### ABOUT THIS TASK
When you transcribe the listing that follows, keep every line exact and omit the pictures.

### AVAILABLE RECORDS
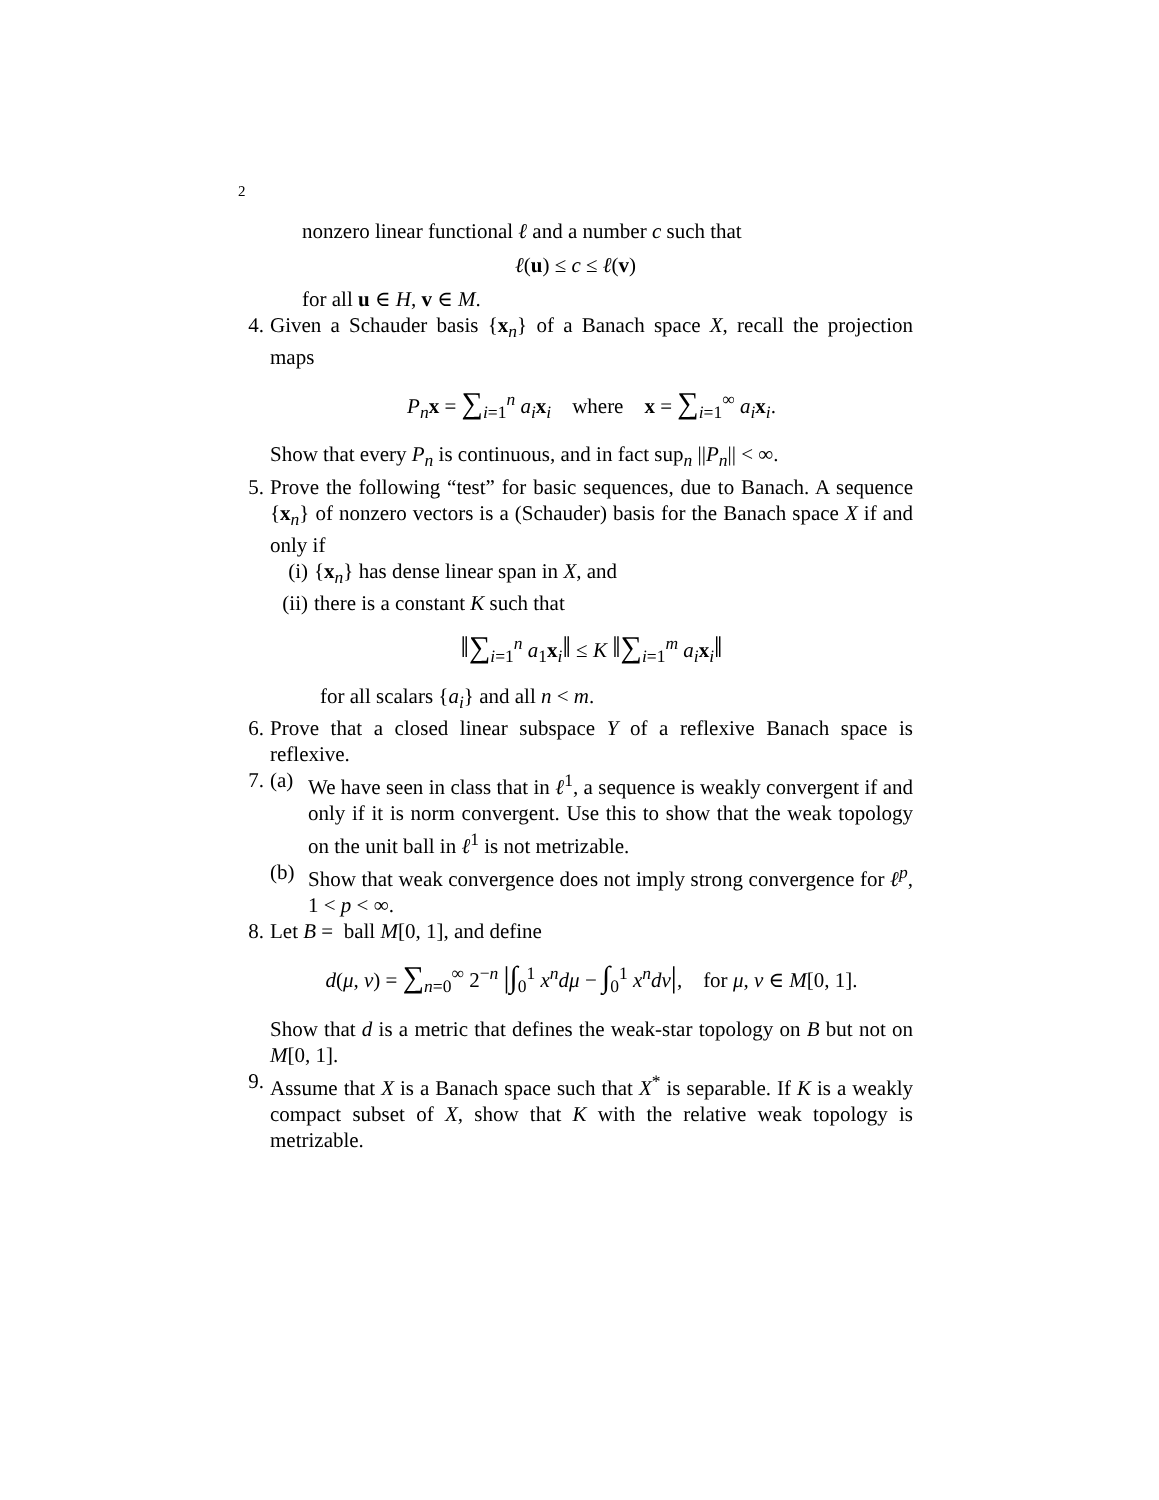2
nonzero linear functional ℓ and a number c such that
ℓ(u) ≤ c ≤ ℓ(v)
for all u ∈ H, v ∈ M.
4. Given a Schauder basis {x<sub>n</sub>} of a Banach space X, recall the projection maps
P<sub>n</sub> x = ∑<sub>i=1</sub><sup>n</sup> a<sub>i</sub> x<sub>i</sub> where x = ∑<sub>i=1</sub><sup>∞</sup> a<sub>i</sub> x<sub>i</sub>.
Show that every P<sub>n</sub> is continuous, and in fact sup<sub>n</sub> ||P<sub>n</sub>|| < ∞.
5. Prove the following “test” for basic sequences, due to Banach. A sequence {x<sub>n</sub>} of nonzero vectors is a (Schauder) basis for the Banach space X if and only if
(i) {x<sub>n</sub>} has dense linear span in X, and
(ii)
there is a constant K such that
‖∑<sub>i=1</sub><sup>n</sup> a<sub>1</sub>x<sub>i</sub>‖ ≤ K ‖∑<sub>i=1</sub><sup>m</sup> a<sub>i</sub> x<sub>i</sub>‖
for all scalars {a<sub>i</sub>} and all n < m.
6. Prove that a closed linear subspace Y of a reflexive Banach space is reflexive.
7. (a)
We have seen in class that in ℓ<sup>1</sup>, a sequence is weakly convergent if and only if it is norm convergent. Use this to show that the weak topology on the unit ball in ℓ<sup>1</sup> is not metrizable.
(b)
Show that weak convergence does not imply strong convergence for ℓ<sup>p</sup>, 1 < p < ∞.
8. Let B = ball M[0, 1], and define
d(μ, ν) = ∑<sub>n=0</sub><sup>∞</sup> 2<sup>−n</sup> |∫<sub>0</sub><sup>1</sup> x<sup>n</sup>dμ − ∫<sub>0</sub><sup>1</sup> x<sup>n</sup>dν|, for μ, ν ∈ M[0, 1].
Show that d is a metric that defines the weak-star topology on B but not on M[0, 1].
9. Assume that X is a Banach space such that X<sup>*</sup> is separable. If K is a weakly compact subset of X, show that K with the relative weak topology is metrizable.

### EXPECTED OUTPUT
2
nonzero linear functional ℓ and a number c such that
ℓ(u) ≤ c ≤ ℓ(v)
for all u ∈ H, v ∈ M.
4. Given a Schauder basis {x<sub>n</sub>} of a Banach space X, recall the projection maps
P<sub>n</sub> x = ∑<sub>i=1</sub><sup>n</sup> a<sub>i</sub> x<sub>i</sub> where x = ∑<sub>i=1</sub><sup>∞</sup> a<sub>i</sub> x<sub>i</sub>.
Show that every P<sub>n</sub> is continuous, and in fact sup<sub>n</sub> ||P<sub>n</sub>|| < ∞.
5. Prove the following “test” for basic sequences, due to Banach. A sequence {x<sub>n</sub>} of nonzero vectors is a (Schauder) basis for the Banach space X if and only if
(i) {x<sub>n</sub>} has dense linear span in X, and
(ii)
there is a constant K such that
‖∑<sub>i=1</sub><sup>n</sup> a<sub>1</sub>x<sub>i</sub>‖ ≤ K ‖∑<sub>i=1</sub><sup>m</sup> a<sub>i</sub> x<sub>i</sub>‖
for all scalars {a<sub>i</sub>} and all n < m.
6. Prove that a closed linear subspace Y of a reflexive Banach space is reflexive.
7. (a)
We have seen in class that in ℓ<sup>1</sup>, a sequence is weakly convergent if and only if it is norm convergent. Use this to show that the weak topology on the unit ball in ℓ<sup>1</sup> is not metrizable.
(b)
Show that weak convergence does not imply strong convergence for ℓ<sup>p</sup>, 1 < p < ∞.
8. Let B = ball M[0, 1], and define
d(μ, ν) = ∑<sub>n=0</sub><sup>∞</sup> 2<sup>−n</sup> |∫<sub>0</sub><sup>1</sup> x<sup>n</sup>dμ − ∫<sub>0</sub><sup>1</sup> x<sup>n</sup>dν|, for μ, ν ∈ M[0, 1].
Show that d is a metric that defines the weak-star topology on B but not on M[0, 1].
9. Assume that X is a Banach space such that X<sup>*</sup> is separable. If K is a weakly compact subset of X, show that K with the relative weak topology is metrizable.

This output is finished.